胤禛趕來的路上,還當是皇阿瑪傳了刑杖,但步入乾清宮,並不見行刑的太監,再往裡頭走,才聽到皇阿瑪的斥罵聲。
他在書架下找到了阿瑪與胤祥,阿瑪手裡拿的,是平日用來撥動高處書冊的竹尺,像是隨手抓來用的,胤祥則跪在地上,已是哭得滿臉是淚。
“皇……”
“誰讓你進來的,規矩呢,你們一個個的,把乾清宮當什麼地方?”
胤禛立時跪下了,恨不能一個眼睛看阿瑪,一個眼睛看胤祥,他總得知道是為了什麼吧,不然連勸都不知該從哪一句話插進去。

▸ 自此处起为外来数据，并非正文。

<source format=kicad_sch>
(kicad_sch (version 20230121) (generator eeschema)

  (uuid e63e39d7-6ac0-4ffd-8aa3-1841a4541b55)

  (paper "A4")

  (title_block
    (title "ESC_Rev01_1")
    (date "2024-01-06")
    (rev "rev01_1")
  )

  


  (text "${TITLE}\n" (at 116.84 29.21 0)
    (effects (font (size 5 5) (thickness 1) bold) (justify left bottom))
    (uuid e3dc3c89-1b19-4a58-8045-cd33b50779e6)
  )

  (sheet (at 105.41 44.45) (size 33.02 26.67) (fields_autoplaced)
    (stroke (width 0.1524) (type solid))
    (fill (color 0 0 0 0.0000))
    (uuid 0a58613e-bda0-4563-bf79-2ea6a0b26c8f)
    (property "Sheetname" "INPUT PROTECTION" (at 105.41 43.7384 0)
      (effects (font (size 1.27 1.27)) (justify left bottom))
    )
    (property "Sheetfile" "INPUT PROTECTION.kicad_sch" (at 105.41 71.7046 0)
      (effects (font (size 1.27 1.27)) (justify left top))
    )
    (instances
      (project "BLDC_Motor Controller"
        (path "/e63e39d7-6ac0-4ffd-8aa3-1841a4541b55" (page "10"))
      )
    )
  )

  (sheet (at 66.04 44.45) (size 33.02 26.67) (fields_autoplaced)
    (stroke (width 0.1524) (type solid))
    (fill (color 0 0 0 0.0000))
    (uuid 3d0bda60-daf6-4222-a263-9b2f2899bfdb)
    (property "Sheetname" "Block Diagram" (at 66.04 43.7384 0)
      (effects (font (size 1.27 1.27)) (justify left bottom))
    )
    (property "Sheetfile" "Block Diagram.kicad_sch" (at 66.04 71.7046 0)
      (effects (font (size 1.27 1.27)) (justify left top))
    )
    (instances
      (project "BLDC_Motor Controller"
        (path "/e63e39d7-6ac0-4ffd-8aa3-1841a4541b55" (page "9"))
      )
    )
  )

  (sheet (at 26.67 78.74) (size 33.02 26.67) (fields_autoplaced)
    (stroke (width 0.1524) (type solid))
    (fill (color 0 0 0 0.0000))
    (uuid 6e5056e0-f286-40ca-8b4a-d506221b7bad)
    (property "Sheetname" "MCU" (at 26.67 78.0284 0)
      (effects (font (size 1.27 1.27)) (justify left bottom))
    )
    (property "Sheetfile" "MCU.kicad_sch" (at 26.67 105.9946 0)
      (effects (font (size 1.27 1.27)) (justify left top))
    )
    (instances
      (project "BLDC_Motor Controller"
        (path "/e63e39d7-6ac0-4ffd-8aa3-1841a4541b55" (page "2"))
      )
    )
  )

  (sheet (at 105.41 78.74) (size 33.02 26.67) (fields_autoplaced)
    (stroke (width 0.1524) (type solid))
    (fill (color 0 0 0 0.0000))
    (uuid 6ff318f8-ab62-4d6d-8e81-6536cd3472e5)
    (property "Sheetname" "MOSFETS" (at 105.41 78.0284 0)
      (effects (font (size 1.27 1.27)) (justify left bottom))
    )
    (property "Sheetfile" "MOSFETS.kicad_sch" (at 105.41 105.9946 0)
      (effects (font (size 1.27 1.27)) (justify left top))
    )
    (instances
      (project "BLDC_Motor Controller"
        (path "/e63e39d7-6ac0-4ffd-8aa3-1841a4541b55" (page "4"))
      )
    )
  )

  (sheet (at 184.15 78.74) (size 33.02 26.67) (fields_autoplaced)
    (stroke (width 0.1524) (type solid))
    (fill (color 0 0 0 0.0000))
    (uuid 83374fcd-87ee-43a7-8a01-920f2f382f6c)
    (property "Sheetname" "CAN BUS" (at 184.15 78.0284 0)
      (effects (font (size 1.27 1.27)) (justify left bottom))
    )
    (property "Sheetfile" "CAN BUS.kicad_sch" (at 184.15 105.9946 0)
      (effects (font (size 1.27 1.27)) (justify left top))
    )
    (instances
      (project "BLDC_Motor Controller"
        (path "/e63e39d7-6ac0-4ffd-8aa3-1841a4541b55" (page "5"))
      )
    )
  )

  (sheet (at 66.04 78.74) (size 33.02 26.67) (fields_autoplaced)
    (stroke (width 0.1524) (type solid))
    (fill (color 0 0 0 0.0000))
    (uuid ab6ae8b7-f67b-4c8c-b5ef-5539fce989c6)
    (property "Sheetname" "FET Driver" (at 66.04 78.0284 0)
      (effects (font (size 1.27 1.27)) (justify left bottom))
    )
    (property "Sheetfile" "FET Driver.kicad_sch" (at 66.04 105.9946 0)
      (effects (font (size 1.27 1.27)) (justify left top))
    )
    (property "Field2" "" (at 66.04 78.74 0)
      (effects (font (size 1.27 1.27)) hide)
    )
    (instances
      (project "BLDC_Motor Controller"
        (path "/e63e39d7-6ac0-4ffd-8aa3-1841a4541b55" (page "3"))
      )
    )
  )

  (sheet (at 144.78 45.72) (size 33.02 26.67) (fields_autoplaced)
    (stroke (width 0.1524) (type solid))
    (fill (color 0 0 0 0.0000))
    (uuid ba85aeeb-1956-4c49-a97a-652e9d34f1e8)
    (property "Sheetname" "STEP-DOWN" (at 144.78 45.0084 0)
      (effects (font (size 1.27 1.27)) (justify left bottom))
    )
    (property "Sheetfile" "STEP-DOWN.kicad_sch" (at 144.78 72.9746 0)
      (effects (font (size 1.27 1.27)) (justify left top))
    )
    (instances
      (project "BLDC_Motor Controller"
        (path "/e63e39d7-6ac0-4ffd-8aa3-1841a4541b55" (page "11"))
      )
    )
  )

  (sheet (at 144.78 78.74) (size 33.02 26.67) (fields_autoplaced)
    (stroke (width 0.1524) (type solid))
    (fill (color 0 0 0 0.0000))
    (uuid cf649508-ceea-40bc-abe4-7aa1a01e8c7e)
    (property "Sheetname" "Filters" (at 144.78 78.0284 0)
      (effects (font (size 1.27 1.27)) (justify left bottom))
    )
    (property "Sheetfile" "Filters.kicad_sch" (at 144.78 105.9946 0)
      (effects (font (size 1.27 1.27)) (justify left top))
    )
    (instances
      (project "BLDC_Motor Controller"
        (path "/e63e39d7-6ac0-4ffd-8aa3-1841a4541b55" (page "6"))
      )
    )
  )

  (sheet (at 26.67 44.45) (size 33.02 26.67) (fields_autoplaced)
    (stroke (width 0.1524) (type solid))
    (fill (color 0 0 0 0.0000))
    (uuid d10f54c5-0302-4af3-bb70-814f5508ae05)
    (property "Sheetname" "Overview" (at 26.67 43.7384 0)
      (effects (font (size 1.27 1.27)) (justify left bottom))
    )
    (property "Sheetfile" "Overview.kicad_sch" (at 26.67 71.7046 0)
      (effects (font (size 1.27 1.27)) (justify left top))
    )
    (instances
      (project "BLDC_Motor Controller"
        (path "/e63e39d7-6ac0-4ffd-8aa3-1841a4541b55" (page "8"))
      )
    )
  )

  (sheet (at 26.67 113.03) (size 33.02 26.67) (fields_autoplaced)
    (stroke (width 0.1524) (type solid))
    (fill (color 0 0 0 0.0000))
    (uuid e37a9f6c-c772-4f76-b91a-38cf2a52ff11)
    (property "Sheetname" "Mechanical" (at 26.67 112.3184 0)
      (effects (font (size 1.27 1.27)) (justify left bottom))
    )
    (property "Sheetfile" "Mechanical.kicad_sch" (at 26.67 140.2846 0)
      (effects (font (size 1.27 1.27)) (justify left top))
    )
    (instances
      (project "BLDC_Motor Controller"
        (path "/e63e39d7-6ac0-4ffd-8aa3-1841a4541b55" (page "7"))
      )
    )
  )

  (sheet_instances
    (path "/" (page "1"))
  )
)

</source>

“兒臣怕您氣壞了,胤祥該打該罰,也不能氣壞您的身子,不然您這頭氣還沒消,額娘又該怪胤祥,再把額娘氣著了。”
砰的一聲,皇帝將竹尺丟向了胤禛,飛來的竹尺掃在他的胳膊上,疼得他眉頭一緊。
“還敢提你們額娘,她辛辛苦苦養大你們,以為能享幾日清福了,怎料你們一個比一個不爭氣,逼得她成日里操心。到這會兒,還拿她來做藉口,你們倒是用得順手啊。”

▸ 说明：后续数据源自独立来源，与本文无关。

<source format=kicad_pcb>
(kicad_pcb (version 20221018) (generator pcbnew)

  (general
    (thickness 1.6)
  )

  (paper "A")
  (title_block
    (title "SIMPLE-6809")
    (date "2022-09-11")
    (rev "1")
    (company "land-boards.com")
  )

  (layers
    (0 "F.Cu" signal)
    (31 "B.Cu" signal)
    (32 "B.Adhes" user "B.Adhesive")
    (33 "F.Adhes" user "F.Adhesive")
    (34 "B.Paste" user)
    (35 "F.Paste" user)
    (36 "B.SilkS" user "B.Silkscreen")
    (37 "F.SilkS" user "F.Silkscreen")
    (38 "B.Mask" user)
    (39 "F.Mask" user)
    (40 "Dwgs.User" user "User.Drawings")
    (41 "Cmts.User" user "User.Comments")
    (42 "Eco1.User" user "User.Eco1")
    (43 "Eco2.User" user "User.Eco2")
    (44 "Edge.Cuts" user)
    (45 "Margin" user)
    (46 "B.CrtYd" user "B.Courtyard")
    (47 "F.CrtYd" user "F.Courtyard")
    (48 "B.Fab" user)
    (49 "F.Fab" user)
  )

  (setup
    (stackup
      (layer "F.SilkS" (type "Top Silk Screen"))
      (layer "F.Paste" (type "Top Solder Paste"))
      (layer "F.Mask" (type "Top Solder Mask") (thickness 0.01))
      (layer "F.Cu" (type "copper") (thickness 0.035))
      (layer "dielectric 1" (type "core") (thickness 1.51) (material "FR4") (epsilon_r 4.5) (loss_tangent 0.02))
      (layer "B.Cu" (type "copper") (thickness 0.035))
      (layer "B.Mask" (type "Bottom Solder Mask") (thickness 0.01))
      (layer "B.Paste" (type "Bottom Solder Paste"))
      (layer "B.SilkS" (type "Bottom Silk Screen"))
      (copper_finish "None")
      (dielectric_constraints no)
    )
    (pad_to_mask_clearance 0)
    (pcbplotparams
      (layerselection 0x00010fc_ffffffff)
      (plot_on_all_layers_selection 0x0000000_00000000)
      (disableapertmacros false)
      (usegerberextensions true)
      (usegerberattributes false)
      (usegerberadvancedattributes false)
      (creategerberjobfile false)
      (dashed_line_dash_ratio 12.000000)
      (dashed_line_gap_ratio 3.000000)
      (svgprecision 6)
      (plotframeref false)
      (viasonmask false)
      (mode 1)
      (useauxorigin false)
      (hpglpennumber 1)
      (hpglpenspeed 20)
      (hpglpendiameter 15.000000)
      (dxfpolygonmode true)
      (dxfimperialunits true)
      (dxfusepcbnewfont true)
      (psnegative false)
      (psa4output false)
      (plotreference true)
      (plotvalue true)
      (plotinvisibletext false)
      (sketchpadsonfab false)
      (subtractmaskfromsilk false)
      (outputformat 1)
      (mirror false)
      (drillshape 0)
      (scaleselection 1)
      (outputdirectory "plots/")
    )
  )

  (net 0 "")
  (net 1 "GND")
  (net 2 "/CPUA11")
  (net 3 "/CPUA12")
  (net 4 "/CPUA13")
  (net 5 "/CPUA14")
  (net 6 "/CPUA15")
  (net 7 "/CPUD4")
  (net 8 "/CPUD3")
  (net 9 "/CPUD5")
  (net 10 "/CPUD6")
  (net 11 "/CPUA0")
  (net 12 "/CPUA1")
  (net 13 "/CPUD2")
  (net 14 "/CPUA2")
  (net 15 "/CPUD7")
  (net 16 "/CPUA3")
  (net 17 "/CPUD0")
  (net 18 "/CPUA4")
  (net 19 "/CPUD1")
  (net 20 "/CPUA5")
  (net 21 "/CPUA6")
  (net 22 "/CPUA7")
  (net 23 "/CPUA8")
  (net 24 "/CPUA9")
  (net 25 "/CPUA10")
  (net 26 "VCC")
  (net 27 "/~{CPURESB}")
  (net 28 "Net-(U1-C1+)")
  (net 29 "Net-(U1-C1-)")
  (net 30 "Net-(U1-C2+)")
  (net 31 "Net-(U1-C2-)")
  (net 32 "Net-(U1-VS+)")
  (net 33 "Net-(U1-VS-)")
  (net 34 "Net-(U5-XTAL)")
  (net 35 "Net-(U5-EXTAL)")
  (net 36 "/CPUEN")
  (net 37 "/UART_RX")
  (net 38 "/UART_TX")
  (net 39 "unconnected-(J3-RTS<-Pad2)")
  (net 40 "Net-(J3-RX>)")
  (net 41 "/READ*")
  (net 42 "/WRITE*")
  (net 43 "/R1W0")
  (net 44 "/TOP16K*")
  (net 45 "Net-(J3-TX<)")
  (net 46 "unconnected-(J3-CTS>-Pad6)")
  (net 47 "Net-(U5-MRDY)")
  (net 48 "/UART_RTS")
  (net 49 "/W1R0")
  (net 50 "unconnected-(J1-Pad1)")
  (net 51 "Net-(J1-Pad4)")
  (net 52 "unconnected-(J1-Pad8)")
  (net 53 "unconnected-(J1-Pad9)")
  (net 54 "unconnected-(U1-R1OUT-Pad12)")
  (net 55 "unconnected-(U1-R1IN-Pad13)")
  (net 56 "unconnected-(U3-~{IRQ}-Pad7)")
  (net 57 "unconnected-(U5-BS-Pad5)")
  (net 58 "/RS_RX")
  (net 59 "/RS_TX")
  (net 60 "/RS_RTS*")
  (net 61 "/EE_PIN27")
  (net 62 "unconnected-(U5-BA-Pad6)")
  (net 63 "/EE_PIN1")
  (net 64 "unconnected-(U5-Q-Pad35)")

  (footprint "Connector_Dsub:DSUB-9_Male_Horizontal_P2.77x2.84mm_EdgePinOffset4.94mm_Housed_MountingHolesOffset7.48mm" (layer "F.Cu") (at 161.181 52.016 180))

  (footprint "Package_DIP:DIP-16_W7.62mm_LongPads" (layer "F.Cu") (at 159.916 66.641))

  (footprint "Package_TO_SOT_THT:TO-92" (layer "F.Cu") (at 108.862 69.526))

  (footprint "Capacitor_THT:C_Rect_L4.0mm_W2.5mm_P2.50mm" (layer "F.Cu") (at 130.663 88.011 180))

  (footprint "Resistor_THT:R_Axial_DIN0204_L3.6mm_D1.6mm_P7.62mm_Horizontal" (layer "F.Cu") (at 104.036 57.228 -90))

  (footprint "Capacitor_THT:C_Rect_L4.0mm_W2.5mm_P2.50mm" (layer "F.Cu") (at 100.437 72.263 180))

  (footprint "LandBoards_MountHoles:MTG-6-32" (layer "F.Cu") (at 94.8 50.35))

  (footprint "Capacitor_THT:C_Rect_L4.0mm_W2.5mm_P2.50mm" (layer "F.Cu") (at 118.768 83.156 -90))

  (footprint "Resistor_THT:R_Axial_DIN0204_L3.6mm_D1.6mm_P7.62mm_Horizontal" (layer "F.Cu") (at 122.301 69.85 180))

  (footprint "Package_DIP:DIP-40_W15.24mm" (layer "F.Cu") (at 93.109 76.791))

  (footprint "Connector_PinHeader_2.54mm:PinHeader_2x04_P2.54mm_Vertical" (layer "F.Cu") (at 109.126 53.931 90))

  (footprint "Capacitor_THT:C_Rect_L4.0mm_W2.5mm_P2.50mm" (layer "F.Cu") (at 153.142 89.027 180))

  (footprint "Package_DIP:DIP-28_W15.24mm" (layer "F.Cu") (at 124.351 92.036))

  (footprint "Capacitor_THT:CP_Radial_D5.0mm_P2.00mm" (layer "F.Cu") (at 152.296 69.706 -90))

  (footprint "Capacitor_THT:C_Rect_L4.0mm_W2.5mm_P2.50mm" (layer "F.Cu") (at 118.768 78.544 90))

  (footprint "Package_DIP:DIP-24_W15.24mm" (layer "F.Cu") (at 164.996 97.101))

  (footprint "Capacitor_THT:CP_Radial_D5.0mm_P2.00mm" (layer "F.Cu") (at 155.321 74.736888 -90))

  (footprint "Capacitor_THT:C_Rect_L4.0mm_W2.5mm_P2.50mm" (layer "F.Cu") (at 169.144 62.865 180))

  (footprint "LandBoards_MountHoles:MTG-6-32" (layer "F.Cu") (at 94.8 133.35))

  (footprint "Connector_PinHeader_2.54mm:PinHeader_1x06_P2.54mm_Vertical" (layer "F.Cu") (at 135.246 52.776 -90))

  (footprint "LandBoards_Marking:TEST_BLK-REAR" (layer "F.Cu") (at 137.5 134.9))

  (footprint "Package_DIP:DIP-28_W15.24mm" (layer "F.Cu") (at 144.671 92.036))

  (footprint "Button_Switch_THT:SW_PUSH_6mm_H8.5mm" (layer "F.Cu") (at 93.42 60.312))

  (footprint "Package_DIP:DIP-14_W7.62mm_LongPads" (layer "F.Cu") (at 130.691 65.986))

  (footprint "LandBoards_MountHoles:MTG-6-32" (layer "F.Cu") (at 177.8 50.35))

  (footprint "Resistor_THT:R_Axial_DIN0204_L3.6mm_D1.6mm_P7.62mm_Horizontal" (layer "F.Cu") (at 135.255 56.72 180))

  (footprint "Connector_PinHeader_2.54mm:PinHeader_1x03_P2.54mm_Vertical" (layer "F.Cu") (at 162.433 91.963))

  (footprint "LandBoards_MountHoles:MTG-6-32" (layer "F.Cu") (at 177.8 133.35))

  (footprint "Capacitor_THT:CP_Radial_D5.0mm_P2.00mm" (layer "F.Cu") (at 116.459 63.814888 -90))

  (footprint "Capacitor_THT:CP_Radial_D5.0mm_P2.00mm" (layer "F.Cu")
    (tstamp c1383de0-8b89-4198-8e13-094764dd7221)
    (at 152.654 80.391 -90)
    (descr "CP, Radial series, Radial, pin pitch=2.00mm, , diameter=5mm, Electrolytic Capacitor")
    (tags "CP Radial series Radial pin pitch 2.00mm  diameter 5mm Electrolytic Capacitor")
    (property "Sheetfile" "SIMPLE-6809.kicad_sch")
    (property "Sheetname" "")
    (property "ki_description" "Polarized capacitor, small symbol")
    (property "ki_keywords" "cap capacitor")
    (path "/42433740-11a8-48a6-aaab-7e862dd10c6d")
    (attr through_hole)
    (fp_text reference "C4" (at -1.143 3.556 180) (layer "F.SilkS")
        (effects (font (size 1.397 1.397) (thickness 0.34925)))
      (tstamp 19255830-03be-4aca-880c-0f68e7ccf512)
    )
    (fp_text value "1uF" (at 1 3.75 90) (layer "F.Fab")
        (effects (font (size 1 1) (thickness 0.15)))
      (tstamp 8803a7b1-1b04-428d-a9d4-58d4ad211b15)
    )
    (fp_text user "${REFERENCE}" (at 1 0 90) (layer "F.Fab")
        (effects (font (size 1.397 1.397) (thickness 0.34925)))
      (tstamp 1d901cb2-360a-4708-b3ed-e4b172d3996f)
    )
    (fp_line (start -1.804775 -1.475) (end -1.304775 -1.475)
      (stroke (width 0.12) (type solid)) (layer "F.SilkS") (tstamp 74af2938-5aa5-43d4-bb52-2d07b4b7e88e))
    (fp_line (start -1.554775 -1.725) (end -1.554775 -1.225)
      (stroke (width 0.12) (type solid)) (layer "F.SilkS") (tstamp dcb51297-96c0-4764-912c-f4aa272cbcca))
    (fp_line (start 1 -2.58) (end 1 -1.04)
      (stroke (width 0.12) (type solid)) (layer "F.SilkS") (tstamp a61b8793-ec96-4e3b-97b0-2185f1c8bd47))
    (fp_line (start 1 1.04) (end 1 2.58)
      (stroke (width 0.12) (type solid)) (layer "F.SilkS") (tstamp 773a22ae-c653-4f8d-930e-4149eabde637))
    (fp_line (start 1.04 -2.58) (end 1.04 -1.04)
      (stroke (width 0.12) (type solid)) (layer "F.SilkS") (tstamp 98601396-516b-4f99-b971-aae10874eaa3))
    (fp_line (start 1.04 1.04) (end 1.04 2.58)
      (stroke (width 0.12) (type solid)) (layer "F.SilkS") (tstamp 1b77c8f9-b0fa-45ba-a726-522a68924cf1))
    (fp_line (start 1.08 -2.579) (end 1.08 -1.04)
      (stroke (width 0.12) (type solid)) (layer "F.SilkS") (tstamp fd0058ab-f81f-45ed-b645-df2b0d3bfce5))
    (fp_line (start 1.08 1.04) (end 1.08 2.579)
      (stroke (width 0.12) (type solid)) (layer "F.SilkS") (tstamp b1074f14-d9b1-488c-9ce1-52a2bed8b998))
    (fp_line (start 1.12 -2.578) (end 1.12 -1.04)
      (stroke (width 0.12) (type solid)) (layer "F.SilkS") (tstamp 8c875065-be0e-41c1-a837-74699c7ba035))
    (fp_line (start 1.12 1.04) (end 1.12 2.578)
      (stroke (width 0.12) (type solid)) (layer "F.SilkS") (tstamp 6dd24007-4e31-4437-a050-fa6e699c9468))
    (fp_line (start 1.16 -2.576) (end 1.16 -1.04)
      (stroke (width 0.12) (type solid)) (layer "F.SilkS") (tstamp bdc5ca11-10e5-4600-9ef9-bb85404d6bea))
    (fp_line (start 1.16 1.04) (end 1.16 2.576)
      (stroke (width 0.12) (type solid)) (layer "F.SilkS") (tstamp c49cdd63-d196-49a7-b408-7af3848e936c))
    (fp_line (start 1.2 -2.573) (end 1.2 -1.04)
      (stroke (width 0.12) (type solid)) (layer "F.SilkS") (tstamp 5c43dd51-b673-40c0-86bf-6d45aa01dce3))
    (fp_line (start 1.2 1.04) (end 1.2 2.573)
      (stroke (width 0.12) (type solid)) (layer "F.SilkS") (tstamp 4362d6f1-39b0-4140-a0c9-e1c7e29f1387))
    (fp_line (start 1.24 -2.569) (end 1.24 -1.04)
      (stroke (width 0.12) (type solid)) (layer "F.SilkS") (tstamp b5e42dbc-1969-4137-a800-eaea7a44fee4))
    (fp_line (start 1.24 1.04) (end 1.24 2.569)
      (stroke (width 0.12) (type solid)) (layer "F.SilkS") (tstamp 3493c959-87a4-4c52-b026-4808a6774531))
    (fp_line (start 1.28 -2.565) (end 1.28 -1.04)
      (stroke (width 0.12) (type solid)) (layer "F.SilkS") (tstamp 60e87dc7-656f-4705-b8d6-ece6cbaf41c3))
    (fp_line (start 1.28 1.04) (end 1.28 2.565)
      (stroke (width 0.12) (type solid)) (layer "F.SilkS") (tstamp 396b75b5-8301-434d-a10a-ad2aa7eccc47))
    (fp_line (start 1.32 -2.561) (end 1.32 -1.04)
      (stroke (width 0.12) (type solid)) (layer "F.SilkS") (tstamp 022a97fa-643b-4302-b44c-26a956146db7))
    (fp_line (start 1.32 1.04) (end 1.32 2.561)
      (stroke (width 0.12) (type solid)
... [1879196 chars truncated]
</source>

胤祥見四哥被牽連,心中更惶恐,膝行至阿瑪身前,懇求道:“是兒臣沒出息,皇阿瑪,您打我,您罵我,您、您別怪四哥!”
皇帝原本只是氣急了,隨手抓著竹尺,往胤祥身上揍了幾下,怎料梁總管以為是大事,派人去報給四阿哥聽,這下鬧得,皇帝真動了氣。
“來人,把十三哥拖出去,杖四十!”
胤禛大驚,可他不敢再說情,此刻已料到,自己若不來,不至於鬧到胤祥被仗責,是他不該來的。
應聲進門兩個太監,徑直將十三阿哥拖了出去,但外頭傳刑杖,且要一會兒功夫,一時殿內殿外都沒了動靜。
皇帝坐在爬書架的階梯上,目光冰冷地看著胤禛,兒子沒再開口求情,好歹還有些眼色,總算是能冷靜思考的。
方才他問胤祥,為何在家一反常態,衝著妻妾發脾氣,還辱罵佟國維,胤祥搪塞了幾句後,沒敢再隱瞞。
正是他知道皇阿瑪選了四哥,就見不得佟國維還在巴結八阿哥,旁人也罷了,佟國維可是孝懿皇后的親爹,怎麼能視女兒的遺願不顧呢。
皇帝訓斥了幾句,胤祥說就算沒他知曉這一茬,難道佟國維做的就對嗎,見胤祥的腦子轉不過彎來,才一時氣急,打了兒子幾下。
胤祥還沒怎麼樣,胤禛倒是來護犢子了,也正好立一立規矩,挫一挫他們兄弟幾個的銳氣,眼下,可不是他們去嶄露鋒芒的時候。
板子的責打聲突然傳進來,胤禛渾身一顫,可他不敢去看胤祥,也不能開口求皇阿瑪,心裡唯一篤定的是,梁總管會看著辦。
四十板子在旁人身上,輕則皮開肉綻,重則小命不保,皇阿瑪開口就打四十,是真的發了狠。
可即便如此,打得再輕,四十板子也夠胤祥受的了。
一聲又一聲,胤禛先承受不住了,伏地哀求了一聲:“皇阿瑪……您饒了胤祥吧。”
忽然,外頭一陣吵鬧,胤禵的呵斥聲鑽進耳朵裡,胤禛渾身一顫,起身就往殿外來,果然見胤禵奪了木仗,踢翻了行刑的太監。
“混賬,滾出去!”
“十三哥做錯什麼了,十三哥若有做錯的事要受罰,皇阿瑪還有幾個兒子是能見人的?”
胤禛揚手要打,卻又捨不得,一把揪了胤禵的衣領就往外走,梁總管也派了小太監來,幫著四阿哥將十四阿哥“轟”出去,兄弟二人才到門外,裡頭的責打聲又響了起來。
“為什麼呀,為了什麼呀?”胤禵急瘋了,“皇阿瑪怎麼不去打……”
“閉嘴!”胤禛怒斥道,“你也想去挨板子是不是,能不能讓額娘省點心,你要急死額娘嗎?”